Wilding: For crashes, we can split the common causes into either panics or traps/exceptions. A panic (or abort of some kind) is a crash where the kernel or application decides to crash because of a severe situation. The software itself realized that there was a problem and literally panics and 'commits suicide' in a way to prevent further errors, which could get more serious. A trap/exception means that memory was accessed in an invalid way and is almost always a programming error. In this case, the hardware actually detects the invalid memory access and raises an exception, which results in the application getting sent a signal to terminate processing.
There are generally two causes of hangs. One is a process or thread waiting on a resource, which may or may not become available. Other processes or thread can bind on resources (e.g., locks) that this process/thread is holding while it is hung. An example would be a process that is holding a critical lock while waiting indefinitely to receive information from the network. The second general cause is a dependency loop where two or more processes or threads are waiting for each other. Examples of this action could be releasing a lock, writing something to an area of shared memory, etc.
In crash and hang situations, what are some basic investigation practices admins should use?
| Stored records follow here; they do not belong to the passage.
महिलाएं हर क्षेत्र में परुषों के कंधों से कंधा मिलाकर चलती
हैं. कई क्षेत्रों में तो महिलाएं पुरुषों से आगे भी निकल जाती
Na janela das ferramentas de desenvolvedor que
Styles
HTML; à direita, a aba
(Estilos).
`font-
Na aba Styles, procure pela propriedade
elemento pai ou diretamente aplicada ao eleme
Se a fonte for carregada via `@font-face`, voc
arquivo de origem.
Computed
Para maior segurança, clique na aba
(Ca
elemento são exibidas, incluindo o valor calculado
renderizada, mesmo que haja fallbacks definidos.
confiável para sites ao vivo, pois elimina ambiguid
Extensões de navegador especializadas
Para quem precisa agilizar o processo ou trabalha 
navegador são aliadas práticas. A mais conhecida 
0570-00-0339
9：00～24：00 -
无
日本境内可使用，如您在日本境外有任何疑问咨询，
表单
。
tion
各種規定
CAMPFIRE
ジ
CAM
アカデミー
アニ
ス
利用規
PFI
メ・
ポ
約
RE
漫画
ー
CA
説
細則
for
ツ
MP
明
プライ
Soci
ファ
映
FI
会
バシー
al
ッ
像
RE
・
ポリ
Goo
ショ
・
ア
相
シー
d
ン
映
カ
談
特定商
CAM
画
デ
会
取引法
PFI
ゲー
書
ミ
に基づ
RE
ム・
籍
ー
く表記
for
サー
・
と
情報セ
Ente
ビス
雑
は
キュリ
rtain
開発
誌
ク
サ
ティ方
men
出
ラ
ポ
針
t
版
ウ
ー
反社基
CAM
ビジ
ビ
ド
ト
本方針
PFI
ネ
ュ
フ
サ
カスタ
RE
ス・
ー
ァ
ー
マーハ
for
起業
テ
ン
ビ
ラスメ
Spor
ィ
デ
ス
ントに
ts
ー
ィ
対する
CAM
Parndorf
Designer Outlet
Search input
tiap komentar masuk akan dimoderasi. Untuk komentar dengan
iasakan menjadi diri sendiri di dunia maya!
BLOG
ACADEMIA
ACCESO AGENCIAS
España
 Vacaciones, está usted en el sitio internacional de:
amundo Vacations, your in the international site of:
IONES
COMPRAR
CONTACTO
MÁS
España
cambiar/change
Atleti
Wilding: One basic best practice is to be organized. It's important to keep all collected data in a well-defined location so the data can be easily found in the future. This is especially important when one is working on several different problems at the same time.
Behman: Another basic best practice is to be quantitative rather than qualitative when collecting data. For example, saying 'last night at 6 p.m. the system was low on memory' is a qualitative observation. This isn't very useful in determining the problem. The quantitative version of this example would be to collect and save the output of the 'date' command, along with output of the 'free,' 'vmstat,' 'top' and other related diagnostic commands. The goal is to collect enough data to not have to go back and have the problem reproduced to gather another piece of data.